I am working on a project where I am using a shape file to make a choropleth map of the United States. To do this, I downloaded the standard shape file here from the US Census Bureau. After a little bit of cleaning up (there were some extraneous island territories which I removed by changing the plot's axis limits), I was able to get the contiguous states to fit neatly within the bounds of the matplotlib figure. For reference, please see Edit 4 below.
Edit 1: I am using the cb_2018_us_state_500k.zip [3.2 MB] shape file.
The only problem now is that by setting axis limits I now am no longer able to view Alaska and Hawaii (as these are obviously cut out by restricting the axis limits). I would now like to add both of these polygons back in my map but now towards the lower part of the plot figure (the treatment that is given by most other maps of this type) despite its geographical inaccuracy.
To put this more concretely, I am interested in selecting the polygon shapes representing Alaska and Hawaii and moving them to the lower left hand side of my figure. Is this something that would be possible?
I can create a Boolean mask using:
mask = df['STUSPS'] == 'AK'
to get this polygon for this state by itself; however, I am a little bit stuck now on how to move it/reposition it once selected.

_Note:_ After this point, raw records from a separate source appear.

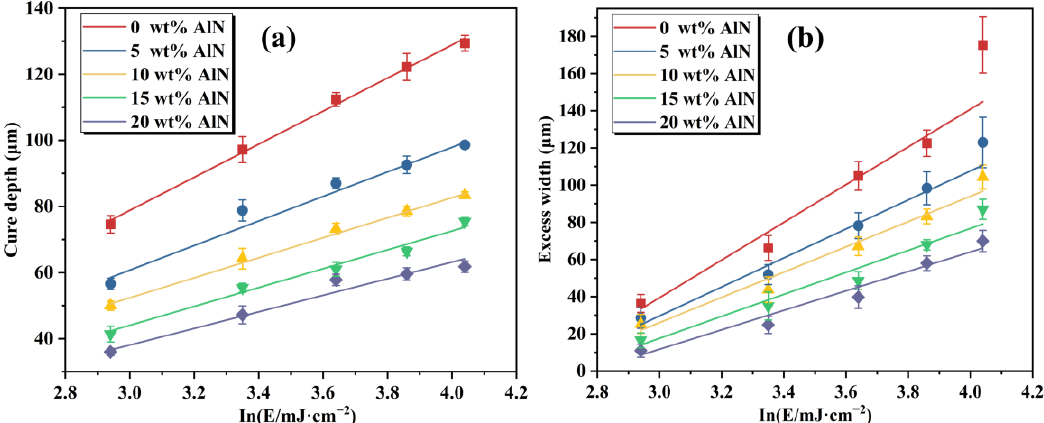
Figure 3. ( a ) The relation of the cure depth and the exposure energy density; ( b ) The relation of the excess cure width and exposure energy density.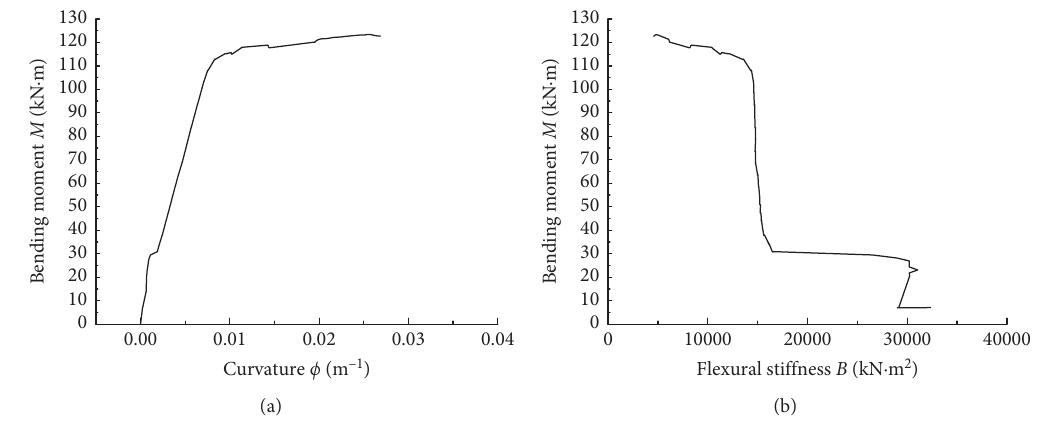
Figure 10: B-1-30-8. (a) Bending moment-curvature curve. (b) Bending moment-stiffness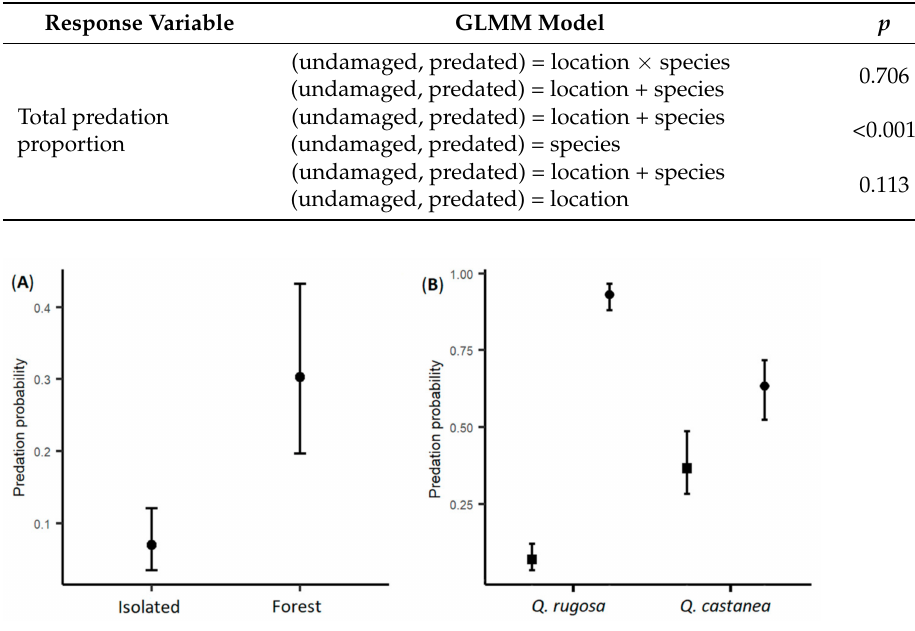
Figure 2. ( A ) Acorn predation probability of isolated trees and trees in the protected forest area Ecoguardas. ( B ) Acorn predation probability of Quercus rugosa and Q. castanea . Circles: predation by weevils, squares: predation by moths. Bars represent 95% confidence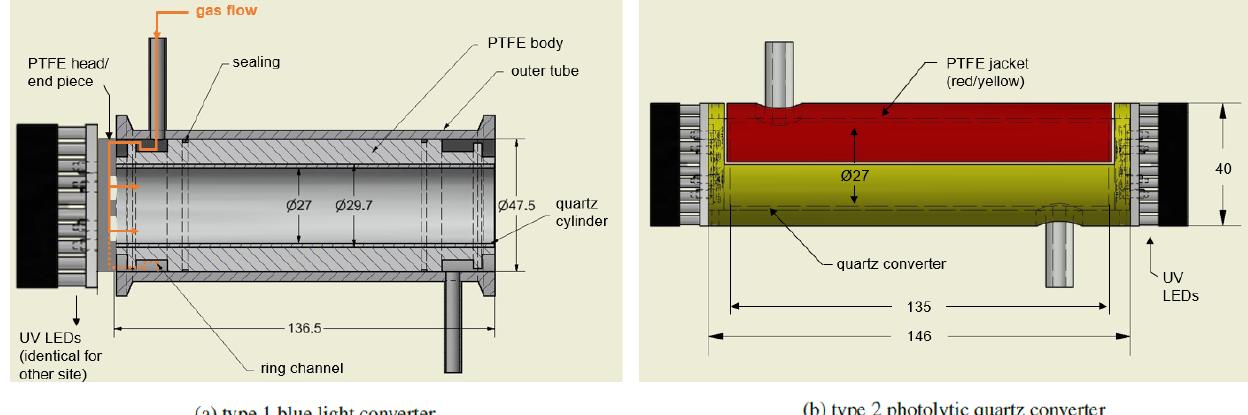
Figure 1. Sketches of the photolytic converters applied in this study.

Edit 2: Since each state is represented by a geometry
dtype, could I just apply a transformation to each point in the polygon? For Alaska the geometry column shows:
27 MULTIPOLYGON (((179.48246 51.98283, 179.48656 ...

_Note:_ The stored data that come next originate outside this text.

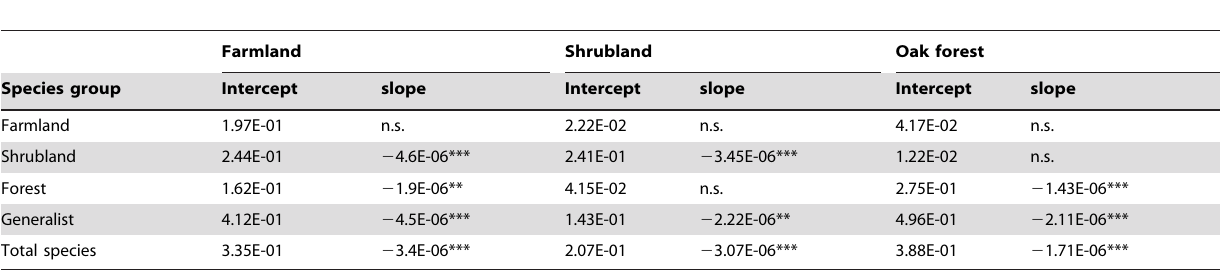
Table 2. Regional species similarity decay of each species group and of the total species in the three land-uses.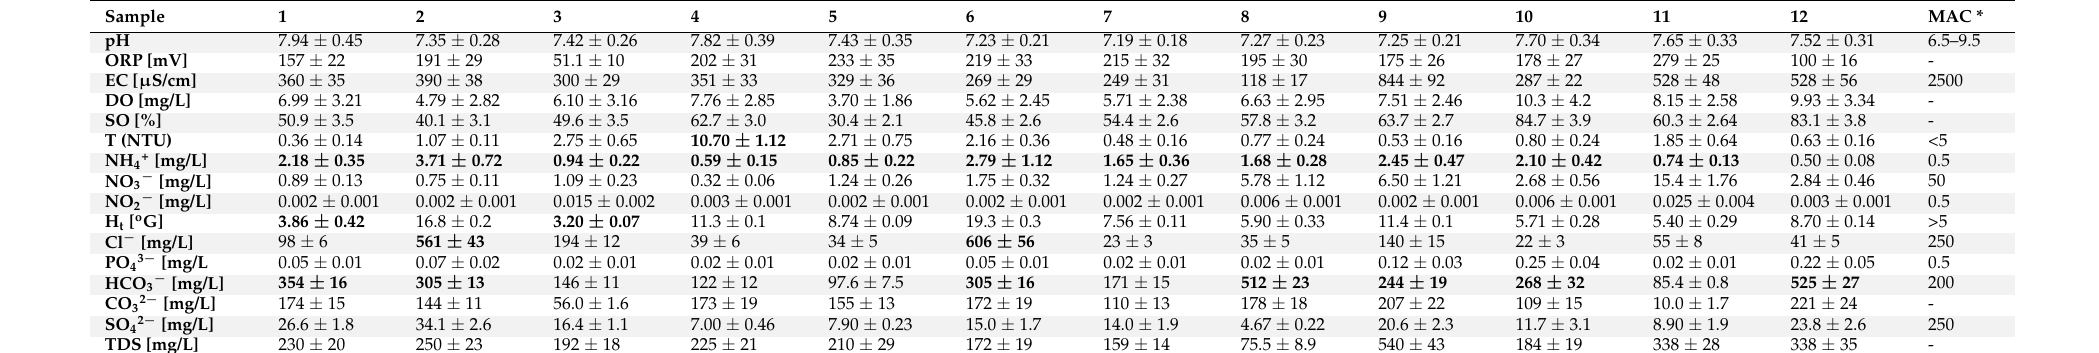
Table 1. Quality index parameters (mean ± standard deviation) of the groundwater samples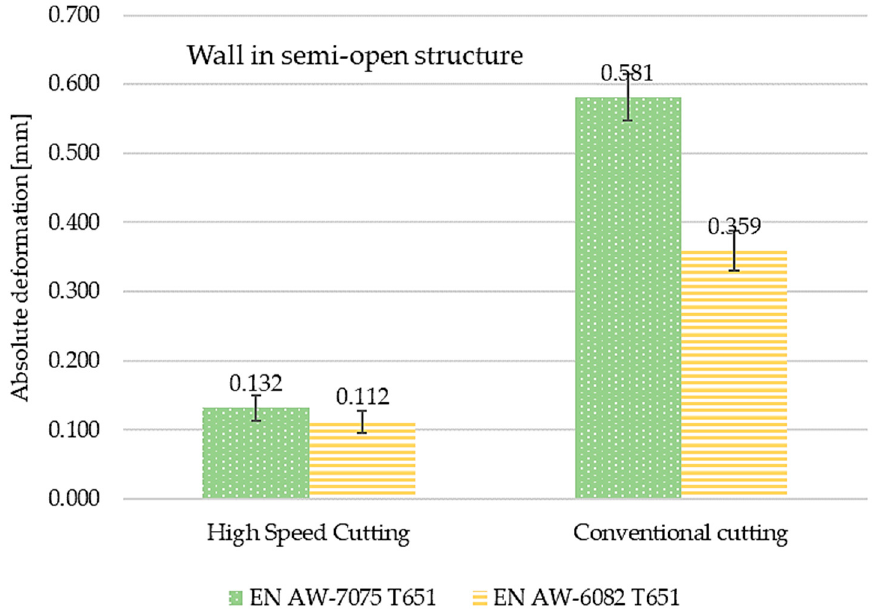
Figure 18. The comparisons of maximum absolute deformation values depending on finishing machining and material used for semi-open structures.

Name: geometry, dtype: geometry
Would say multiplying each number in this list by the same constant accomplish this?
I would like to place Alaska down in the lower left somewhere around the (-125, 27)
region and Hawaii next to it at around (-112, 27)
.
Edit 3:
My code:
import geopandas as gpd
import matplotlib.pyplot as plt
# import the United States shape file
df = gpd.read_file('Desktop/cb_2018_us_state_500k/cb_2018_us_state_500k.shp')
# exclude the values that we would not like to display
exclude = df[~df['STUSPS'].isin(['PR', 'AS', 'VI', 'MP', 'GU','AK'])]
# create a plot figure
fig, ax = plt.subplots(1, figsize=(20, 10))
exclude.plot(column="NAME", ax=ax)
_ = ax.set_xlim([-130, -64])
_ = ax.set_ylim([22, 53])
Example figure that I have right now:
Any insight or links to resources, explanations, or examples would be greatly appreciated.
Note: Technically, I could obviate this by simply using a shape file that already has Alaska and Hawaii in this location, such as the one provided by the Department of Interior; however, this would not work if I wanted to say add Guam or Puerto Rico.
Desired Outcome:
Edit 4: What I am looking to do is something similar to this question, but in Python and not R.